The concept of “terrorism” is the single biggest obstacle to thinking clearly about the Israeli-Palestinian conflict. Yes, Palestinian resistance groups have periodically resorted to attacks on Israeli civilians, particularly during the Second Intifada that erupted in 2000 after Israeli Prime Minister Ariel Sharon made a provocative visit to the Haram al-Sharif (the Temple Mount) in Jerusalem. As Palestinian-American Columbia professor Rashid Khalidi argues in “The Hundred Years’ War on Palestine: A History of Settler Colonialism and Resistance, 1917-2017,” this tactic has been disastrous for the Palestinians. “With horrifying scenes of recurrent suicide bombings transmitting globally (and with this coverage eclipsing that of the much greater violence perpetrated against the Palestinians), Israelis ceased to be seen as oppressors, reverting to the more familiar role of victims of irrational, fanatical tormentors,” Khalidi writes. The Palestinian use of such tactics has been both morally objectionable and pragmatically disastrous.
But Palestinian terrorism is a symptom.

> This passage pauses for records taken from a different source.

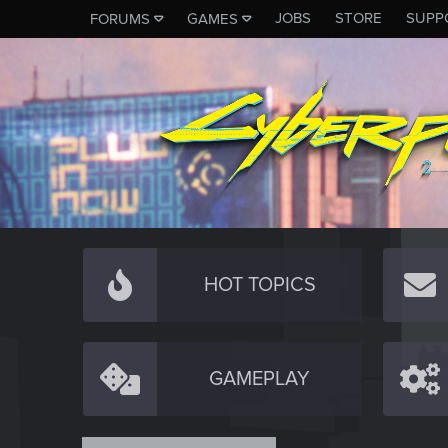
JOBS
STORE
SUPP
FORUMS
GAMES
HOT TOPICS
GAMEPLAY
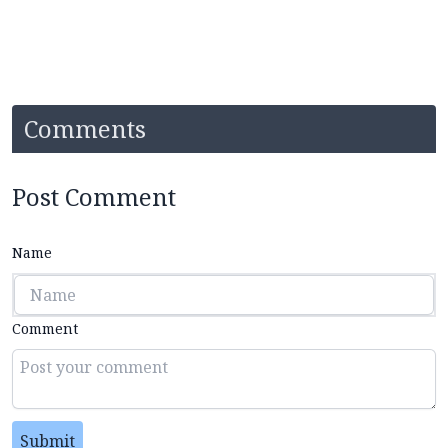
Comments
Post Comment
Name
Comment
Submit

The Palestinians have been driven to engage in it because all other attempts to win their freedom, including diplomacy and non-violent civil disobedience, have proved futile. The underlying issue is Israel’s occupation and oppression of the Palestinians. That oppression has resulted in the deaths of far more Palestinian civilians than all the Israelis killed by terrorist attacks, yet it is the Palestinians who are condemned as evil terrorists and “human animals.”
Unfortunately, the Biden administration reacted to the Oct. 7 attacks the same way the Bush administration did to the 9/11 attacks, giving Israel full-throated support to engage in its own “War on Terror.” One would think that after George W. Bush’s original “War on Terror,” a strategic debacle that brought ISIS into existence, made Iraq even worse than it had been under Saddam Hussein, destabilized the Middle East, cost thousands of American lives and did not make the United States any safer, Americans would be wary of Manichaean, good-vs-evil moral judgments about “terrorism,” and the policies that flow from them. (As my former Salon colleague Suzy Hansen noted in an excellent piece in the New York Times, younger Americans grasp the failure of the “War on Terror” far more acutely than their elders, which helps to explain the generational difference in the response to the Israel-Gaza war.)
Yet today we’re right back in the post-9/11 universe, with its simplistic and ahistorical moral judgments about “terrorism.” The word “terrorism” is an all-powerful discourse-stopper, which has been employed by Israel for decades to avoid addressing Palestinian grievances. (This 1982 Doonesbury cartoon hilariously skewers this tactic, and points out the inconvenient truth that some Israeli leaders also engaged in acts of terrorism.) In the current climate, even to try to discuss Hamas objectively, to analyze it as a major player in the conflict that must be dealt with, is to invite charges of anti-Semitism, aiding terrorists, and wanton amorality. But unless we objectively assess what Hamas is, why it exists, what its goals are, and the choreographed pas de deux that Netanyahu has performed with it for years, we won’t understand how to end this terrible situation, and this cycle of violence will keep happening again.
This is the first of a 2-part article. The second part will appear on Jan. 24.
Thanks, Gary. Another insightful and forceful commentary regarding the current situation in Gaza and beyond. It is indeed a horrific state of affairs that seems to have no end game short of removal.
However, I suggest that a 2-state solution will never work, if only due to the complexities of deciding “which state gets what”, a passionate argument that will only lead to more strife. The only real solution is a single democratic state where everyone is an equal citizen and all religions may flourish. This existed somewhat under the Ottomans before the British and the European and American Zionists moved in. It wasn’t perfect, but it was sure better than what exists today. Otherwise, Israel becomes just another Middle East theocracy, not unlike its rival Iran, with absolutely no tolerance for faiths not recognized by the religious authorities.